------ Listed records
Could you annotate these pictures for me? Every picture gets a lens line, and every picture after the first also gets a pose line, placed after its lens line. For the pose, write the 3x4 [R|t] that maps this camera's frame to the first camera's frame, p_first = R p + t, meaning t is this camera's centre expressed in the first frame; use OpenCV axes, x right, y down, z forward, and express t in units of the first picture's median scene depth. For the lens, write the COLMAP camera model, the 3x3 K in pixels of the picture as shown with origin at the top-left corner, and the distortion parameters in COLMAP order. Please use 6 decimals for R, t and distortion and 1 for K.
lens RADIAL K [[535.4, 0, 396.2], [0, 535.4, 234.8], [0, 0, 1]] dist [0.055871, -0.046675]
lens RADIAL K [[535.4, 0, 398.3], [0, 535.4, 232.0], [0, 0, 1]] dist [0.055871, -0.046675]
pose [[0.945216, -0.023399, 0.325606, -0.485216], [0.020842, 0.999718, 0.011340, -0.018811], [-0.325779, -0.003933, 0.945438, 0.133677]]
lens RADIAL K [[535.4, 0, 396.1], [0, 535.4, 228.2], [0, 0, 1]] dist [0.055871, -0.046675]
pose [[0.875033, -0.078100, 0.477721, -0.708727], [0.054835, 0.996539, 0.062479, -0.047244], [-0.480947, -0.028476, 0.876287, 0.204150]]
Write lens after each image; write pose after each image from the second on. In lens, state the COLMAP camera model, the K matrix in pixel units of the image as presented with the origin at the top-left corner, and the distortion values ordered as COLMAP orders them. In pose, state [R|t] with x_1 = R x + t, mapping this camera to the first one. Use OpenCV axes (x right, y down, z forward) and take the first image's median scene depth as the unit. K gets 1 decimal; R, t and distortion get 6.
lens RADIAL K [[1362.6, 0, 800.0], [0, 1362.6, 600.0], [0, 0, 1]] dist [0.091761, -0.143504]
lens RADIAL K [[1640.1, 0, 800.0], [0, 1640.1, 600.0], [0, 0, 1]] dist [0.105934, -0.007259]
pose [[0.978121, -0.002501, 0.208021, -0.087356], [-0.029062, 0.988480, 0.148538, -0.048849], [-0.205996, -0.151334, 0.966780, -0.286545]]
------------
Reproduce all of the material above verbatim, keeping every line in its original order.

Could you annotate these pictures for me? Every picture gets a lens line, and every picture after the first also gets a pose line, placed after its lens line. For the pose, write the 3x4 [R|t] that maps this camera's frame to the first camera's frame, p_first = R p + t, meaning t is this camera's centre expressed in the first frame; use OpenCV axes, x right, y down, z forward, and express t in units of the first picture's median scene depth. For the lens, write the COLMAP camera model, the 3x3 K in pixels of the picture as shown with origin at the top-left corner, and the distortion parameters in COLMAP order. Please use 6 decimals for R, t and distortion and 1 for K.
lens RADIAL K [[535.4, 0, 396.2], [0, 535.4, 234.8], [0, 0, 1]] dist [0.055871, -0.046675]
lens RADIAL K [[535.4, 0, 398.3], [0, 535.4, 232.0], [0, 0, 1]] dist [0.055871, -0.046675]
pose [[0.945216, -0.023399, 0.325606, -0.485216], [0.020842, 0.999718, 0.011340, -0.018811], [-0.325779, -0.003933, 0.945438, 0.133677]]
lens RADIAL K [[535.4, 0, 396.1], [0, 535.4, 228.2], [0, 0, 1]] dist [0.055871, -0.046675]
pose [[0.875033, -0.078100, 0.477721, -0.708727], [0.054835, 0.996539, 0.062479, -0.047244], [-0.480947, -0.028476, 0.876287, 0.204150]]
Write lens after each image; write pose after each image from the second on. In lens, state the COLMAP camera model, the K matrix in pixel units of the image as presented with the origin at the top-left corner, and the distortion values ordered as COLMAP orders them. In pose, state [R|t] with x_1 = R x + t, mapping this camera to the first one. Use OpenCV axes (x right, y down, z forward) and take the first image's median scene depth as the unit. K gets 1 decimal; R, t and distortion get 6.
lens RADIAL K [[1362.6, 0, 800.0], [0, 1362.6, 600.0], [0, 0, 1]] dist [0.091761, -0.143504]
lens RADIAL K [[1640.1, 0, 800.0], [0, 1640.1, 600.0], [0, 0, 1]] dist [0.105934, -0.007259]
pose [[0.978121, -0.002501, 0.208021, -0.087356], [-0.029062, 0.988480, 0.148538, -0.048849], [-0.205996, -0.151334, 0.966780, -0.286545]]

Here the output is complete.